### Records to process
****************

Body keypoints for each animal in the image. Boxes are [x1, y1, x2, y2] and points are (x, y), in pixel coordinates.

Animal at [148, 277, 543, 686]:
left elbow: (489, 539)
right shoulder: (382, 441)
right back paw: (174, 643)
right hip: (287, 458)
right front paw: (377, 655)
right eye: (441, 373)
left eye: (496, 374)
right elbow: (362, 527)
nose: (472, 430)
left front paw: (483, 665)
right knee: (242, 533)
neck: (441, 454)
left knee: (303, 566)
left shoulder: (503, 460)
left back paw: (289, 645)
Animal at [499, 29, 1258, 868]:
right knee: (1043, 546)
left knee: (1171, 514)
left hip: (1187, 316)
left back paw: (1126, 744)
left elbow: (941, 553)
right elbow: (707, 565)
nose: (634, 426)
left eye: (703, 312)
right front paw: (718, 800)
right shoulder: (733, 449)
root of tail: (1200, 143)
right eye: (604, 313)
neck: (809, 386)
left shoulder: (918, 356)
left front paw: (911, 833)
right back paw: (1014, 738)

****************

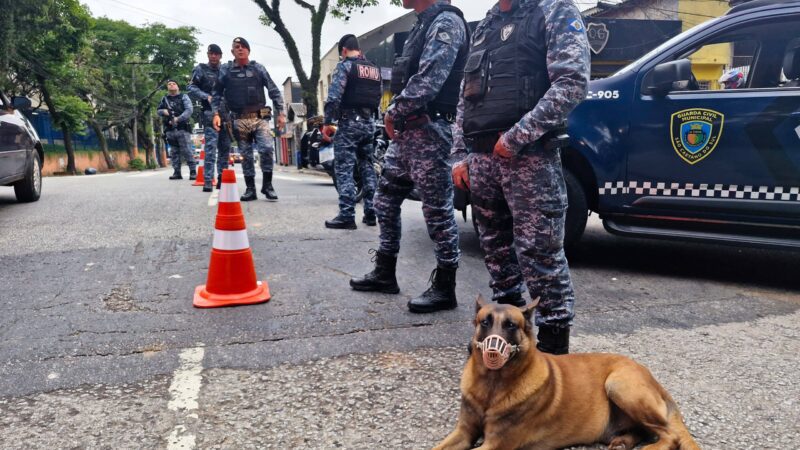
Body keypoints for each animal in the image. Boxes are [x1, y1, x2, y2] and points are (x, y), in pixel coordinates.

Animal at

****************

How many lines in the records above contain the word "elbow"? Answer with the number alone.

4